Prompt 1
Pull out every line of the rows below that contains the string "acciaccatura", matching case exactly.

[Passage given start]

# Rust on trailer



## kitten_Val (Apr 25, 2007)

I got some rusting on front of the trailer (on frame). So my question is how to deal with it? I was told I have to re-paint whole trailer, but everything else is in good shape, so I don't feel like re-painting it (will be expensive too).


----------



## dragy (Jun 30, 2010)

how big of a spot? and how far rusted is it? Like is almost rusted all the way through? or is it just surface rust? Is it on the frame only, or is it on the metal sheeting too?


----------



## kitten_Val (Apr 25, 2007)

dragy said:


> how big of a spot? and how far rusted is it? Like is almost rusted all the way through? or is it just surface rust? Is it on the frame only, or is it on the metal sheeting too?


It's just a surface. Some on frame and some on sides. Not really huge spots - may be the size of the palm at the most.


----------



## Saddlebag (Jan 17, 2011)

Take a wire brush to those areas, wipe with paint thinner to clean and paint with Tremclad or Rustoleum. Don't get water base, you need the oil base. Both use fish oil which is excellent for inhibiting rust.


----------



## kitten_Val (Apr 25, 2007)

Saddlebag said:


> Take a wire brush to those areas, wipe with paint thinner to clean and paint with Tremclad or Rustoleum. Don't get water base, you need the oil base. Both use fish oil which is excellent for inhibiting rust.


Thank you! Will do when it'll be little more warm here.


----------

[Passage given end]

Prompt 2
Using the trailer rust thread, answer these questions:
(a) What was the first poster told would need to be done?
(b) At most, how large are the rust spots?
(c) Which type of paint base does the advice call for?

[Listing start]

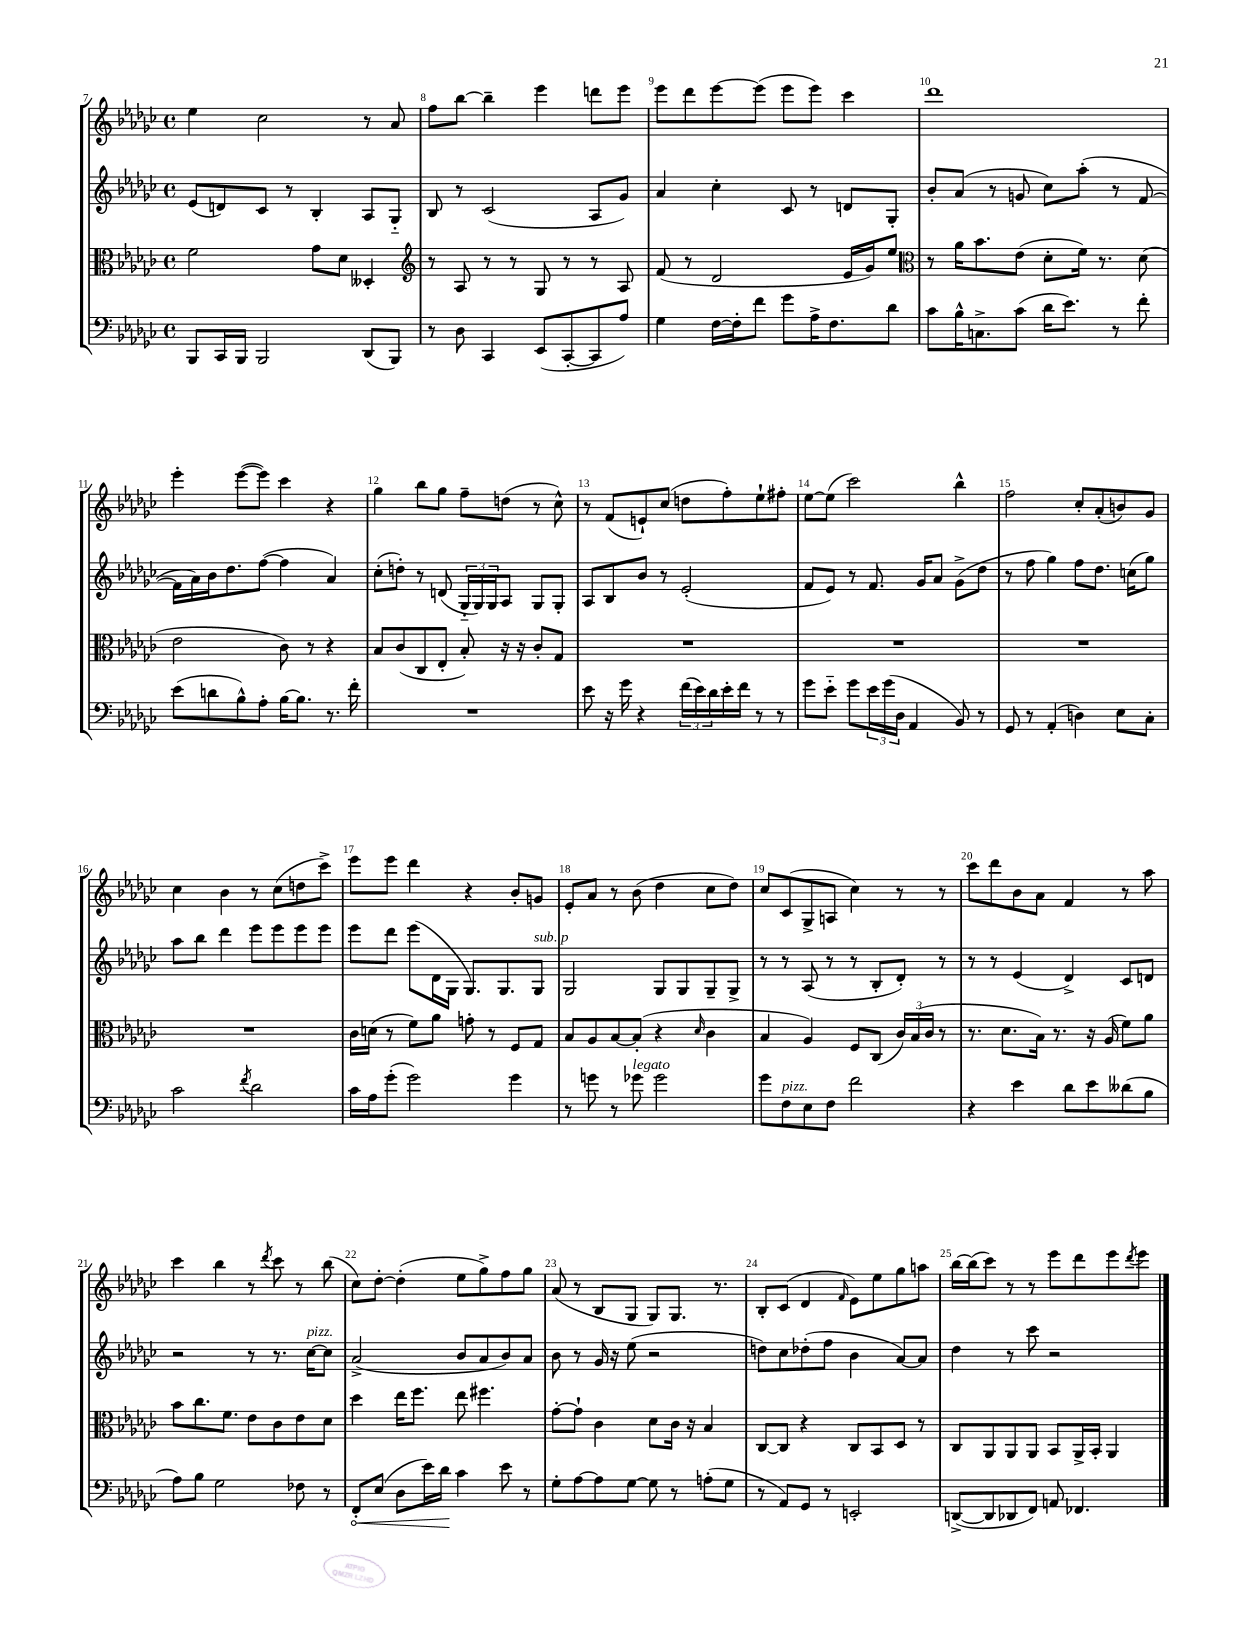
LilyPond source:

<<
\new StaffGroup <<
\new Staff = "s0" {
    \clef treble \key ges \major \defaultTimeSignature \time 4/4
    ees''4 ces''2 r8 aes'8 |
    f''8 bes''8~ bes''4-- ees'''4 d'''8 ees'''8 |
    ees'''8 des'''8 ees'''8~ ees'''8( ees'''8 ees'''8) ces'''4 |
    des'''1 |
    ees'''4-. ees'''8~( ees'''8) ces'''4 r4 |
    ges''4 bes''8 ges''8 f''8-- d''8( r8 ces''8-^) |
    r8 f'8( e'8-!) ces''8( d''8 f''8-.) ees''8-! fis''8-. |
    ees''8~ ees''8( ces'''2) bes''4-^ |
    f''2 ces''8-. aes'8-.( b'8) ges'8 |
    ces''4 bes'4 r8 ces''8( d''8 ces'''8->) |
    ees'''8 ees'''8 des'''4 r4 bes'8-. g'8 |
    ees'8-. aes'8 r8 bes'8( des''4 ces''8 des''8) |
    ces''8 ces'8( ges8-> a8 ces''4) r8 r8 |
    ces'''8 des'''8 bes'8 aes'8 f'4 r8 aes''8 |
    ces'''4 bes''4 r8 \acciaccatura { des'''8 } ces'''8 r8 bes''8( |
    ces''8) des''8~-. des''4-.( ees''8 ges''8->) f''8 ges''8 |
    aes'8( r8 bes8 ges8 ges8) ges8. r8. |
    bes8-. ces'8( des'4 \grace { f'16 } ees'8) ees''8 ges''8 a''8 |
    bes''16~ bes''16( ces'''8) r8 r8 ees'''8 des'''8 ees'''8 \acciaccatura { des'''8 } ees'''8 \bar "|." |
}
\new Staff = "s1" {
    \clef treble \key ges \major \defaultTimeSignature \time 4/4
    ees'8( d'8) ces'8 r8 bes4-. aes8 ges8-_ |
    bes8 r8 ces'2( aes8 ges'8) |
    aes'4 ces''4-. ces'8 r8 d'8 ges8-. |
    bes'8-. aes'8( r8 g'8 ces''8) aes''8-.( r8 f'8~ |
    f'16 aes'16) bes'16 des''8. f''8~( f''4 aes'4) |
    ces''8-.( d''8-.) r8 d'8( \tuplet 3/2 { ges16-_ ges16) ges16 } aes8 ges8 ges8-. |
    aes8 bes8 bes'8 r8 ees'2-.( |
    f'8 ees'8) r8 f'8. ges'16 aes'8 ges'8->( des''8 |
    r8 f''8 ges''4) f''8 des''8. c''16( ges''8) |
    aes''8 bes''8 des'''4 ees'''8 ees'''8 ees'''8 ees'''8 |
    ees'''8 des'''8 ees'''8( des'16 ges16 ges8.) ges8. ges8^\markup { \italic "sub. p" } |
    ges2 ges8 ges8 ges8-- ges8-> |
    r8 r8 aes8( r8 r8 bes8-. des'8-.) r8 |
    r8 r8 ees'4( des'4->) ces'8 d'8 |
    r2 r8 r8. ces''16~^\markup { \italic "pizz." } ces''8 |
    aes'2->( bes'8 aes'8 bes'8) aes'8 |
    bes'8 r8 ges'16 r16 ees''8( r2 |
    d''8) ces''8 des''8-.( f''8 bes'4 aes'8~) aes'8 |
    des''4 r8 ces'''8 r2 \bar "|." |
}
\new Staff = "s2" {
    \clef alto \key ges \major \defaultTimeSignature \time 4/4
    f'2 ges'8 des'8 deses4-. |
    \clef treble r8 aes8 r8 r8 ges8 r8 r8 aes8 |
    f'8( r8 des'2 ees'16 ges'16) ees''8 |
    \clef alto r8 aes'16 bes'8. ees'8( des'8-. f'16) r8. des'8( |
    ees'2 ces'8) r8 r4 |
    bes8 ces'8( ces8 ees8-. bes8-.) r16 r16 ces'8-. ges8 |
    R1 |
    R1 |
    R1 |
    R1 |
    ces'16 d'16( r8 f'8) aes'8 g'8-. r8 f8 ges8 |
    bes8 aes8 bes8~ bes8-.( r4 \grace { des'16 } ces'4 |
    bes4 aes4) f8 ces8( \tuplet 3/2 { ces'16) bes16( ces'16 } r8 |
    r8. des'8. bes16) r8. r16 aes16( f'8) aes'8 |
    bes'8 ces''8. f'8. ees'8 ces'8 ees'8 des'8 |
    des''4 ees''16 f''8. ees''8 fis''4. |
    ges'8~-. ges'8-! ces'4 des'8 ces'16 r16 bes4 |
    ces8~ ces8 r4 ces8 bes,8 des8 r8 |
    ces8 aes,8 aes,8 aes,8 bes,8 aes,16-> bes,16-. aes,4 \bar "|." |
}
\new Staff = "s3" {
    \clef bass \key ges \major \defaultTimeSignature \time 4/4
    bes,,8 ces,16 bes,,16 bes,,2 des,8( bes,,8) |
    r8 des8 ces,4 ees,8( ces,8~-. ces,8 aes8) |
    ges4 f16~ f16-. f'8 ges'8 aes16-> f8. des'8 |
    ces'8 bes16-^ c8.-> ces'8( des'16 ees'8.) r8 f'8-. |
    ees'8( d'8 bes8-^) aes8-. bes16~ bes8. r8. f'16-. |
    R1 |
    ees'8 r16 ges'16 r4 \tuplet 3/2 { f'16( ees'16) des'16 } ees'16-. f'16 r8 r8 |
    ges'8 ees'8-_ ges'8 \tuplet 3/2 { ees'16 ges'16( des16 } aes,4 bes,8) r8 |
    ges,8 r8 aes,4-.( d4) ees8 ces8-. |
    ces'2 \acciaccatura { f'8 } des'2 |
    ces'16 aes16 ges'8-.( ges'2) ges'4 |
    r8 g'8 r8 ges'8^\markup { \italic "legato" } ges'2 |
    ges'8 f8^\markup { \italic "pizz." } ees8 f8 f'2 |
    r4 ees'4 des'8 ees'8 deses'8( bes8 |
    aes8) bes8 ges2 fes8 r8 |
    \once \override Hairpin.circled-tip = ##t f,8-.\< ees8( des8 ees'16) des'16\! ces'4 ees'8 r8 |
    ges8-. aes8~ aes8 ges8~ ges8 r8 a8-.( ges8 |
    r8 aes,8) ges,8 r8 e,2-. |
    d,8~->( d,8 des,8 f,8) a,8 fes,4. \bar "|." |
}
>>
>>
\layout { \context { \Score currentBarNumber = #7 \override BarNumber.break-visibility = ##(#f #t #t) barNumberVisibility = #all-bar-numbers-visible } }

[Listing end]

Answer 1
    ces'''4 bes''4 r8 \acciaccatura { des'''8 } ces'''8 r8 bes''8( |
    bes''16~ bes''16( ces'''8) r8 r8 ees'''8 des'''8 ees'''8 \acciaccatura { des'''8 } ees'''8 \bar "|." |
    ces'2 \acciaccatura { f'8 } des'2 |

Answer 2
(a) Re-paint the whole trailer.
(b) About the size of a palm.
(c) Oil base, not water base.